• Data excerpts:
----

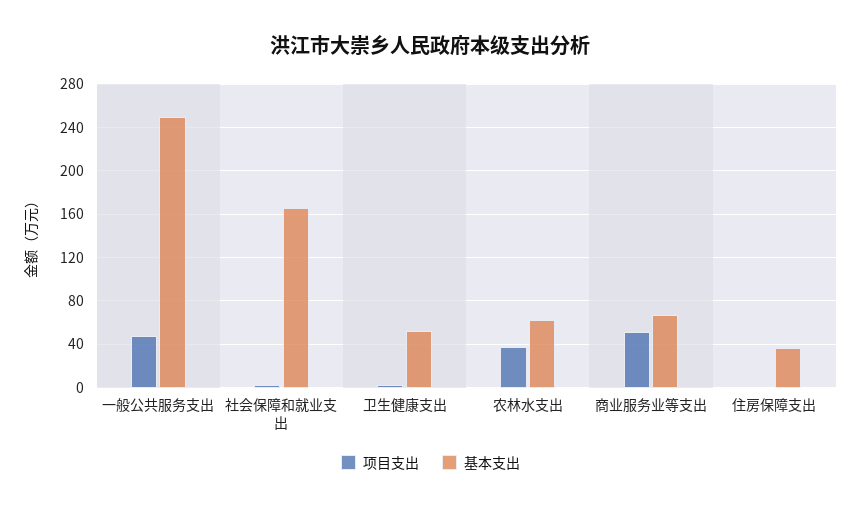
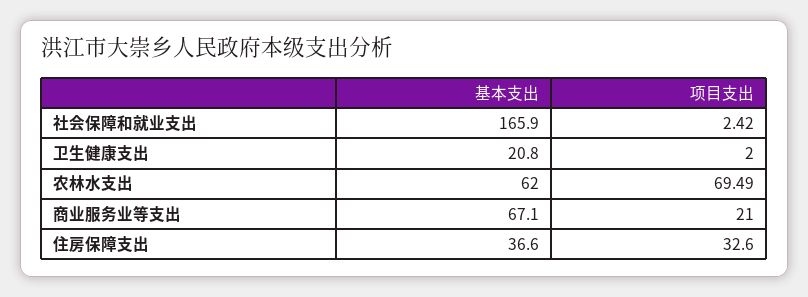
  {
    "项目支出": {
-     "一般公共服务支出": 50,
      "社会保障和就业支出": 2.42,
      "卫生健康支出": 2,
-     "农林水支出": 40,
+     "农林水支出": 69.49,
-     "商业服务业等支出": 50,
+     "商业服务业等支出": 21,
-     "住房保障支出": 0
+     "住房保障支出": 32.6
    },
    "基本支出": {
-     "一般公共服务支出": 250,
      "社会保障和就业支出": 165.9,
-     "卫生健康支出": 50,
+     "卫生健康支出": 20.8,
      "农林水支出": 62,
      "商业服务业等支出": 67.1,
      "住房保障支出": 36.6
    }
  }

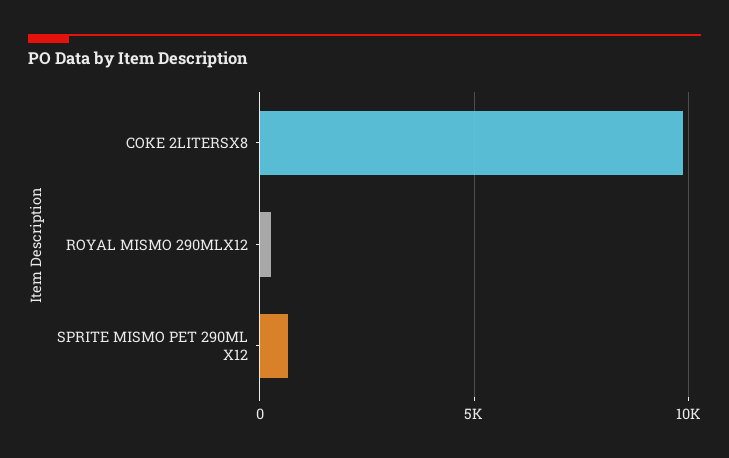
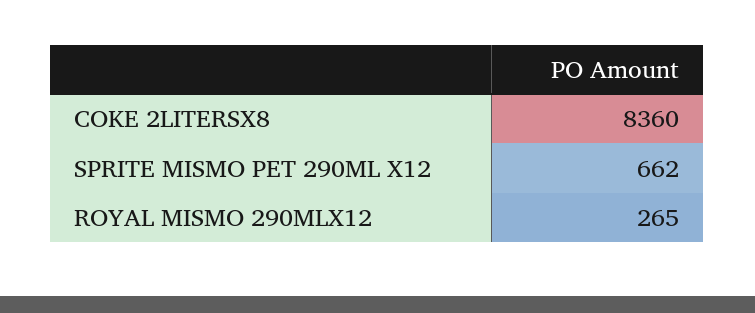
  {
-   "COKE 2LITERSX8": 10000,
+   "COKE 2LITERSX8": 8360,
    "ROYAL MISMO 290MLX12": 265,
    "SPRITE MISMO PET 290ML X12": 662
  }

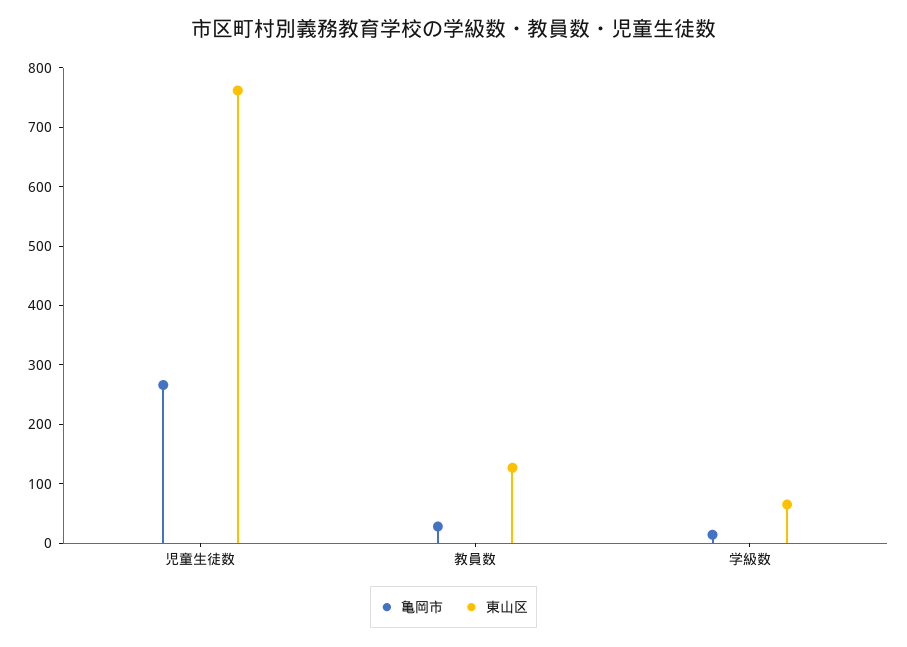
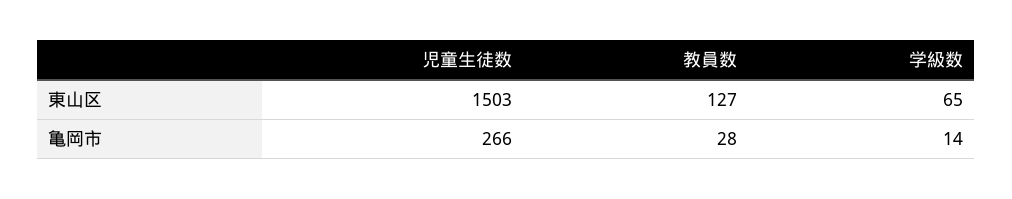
  {
    "亀岡市": {
      "児童生徒数": 266,
      "教員数": 28,
      "学級数": 14
    },
    "東山区": {
-     "児童生徒数": 760,
+     "児童生徒数": 1503,
      "教員数": 127,
      "学級数": 65
    }
  }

----

• EXERCISE DIRECTIONS:
Your answer should be only a number: how many lines of the data above contain the string "商业服务业等支出"?

• EXERCISE OUTPUT:
3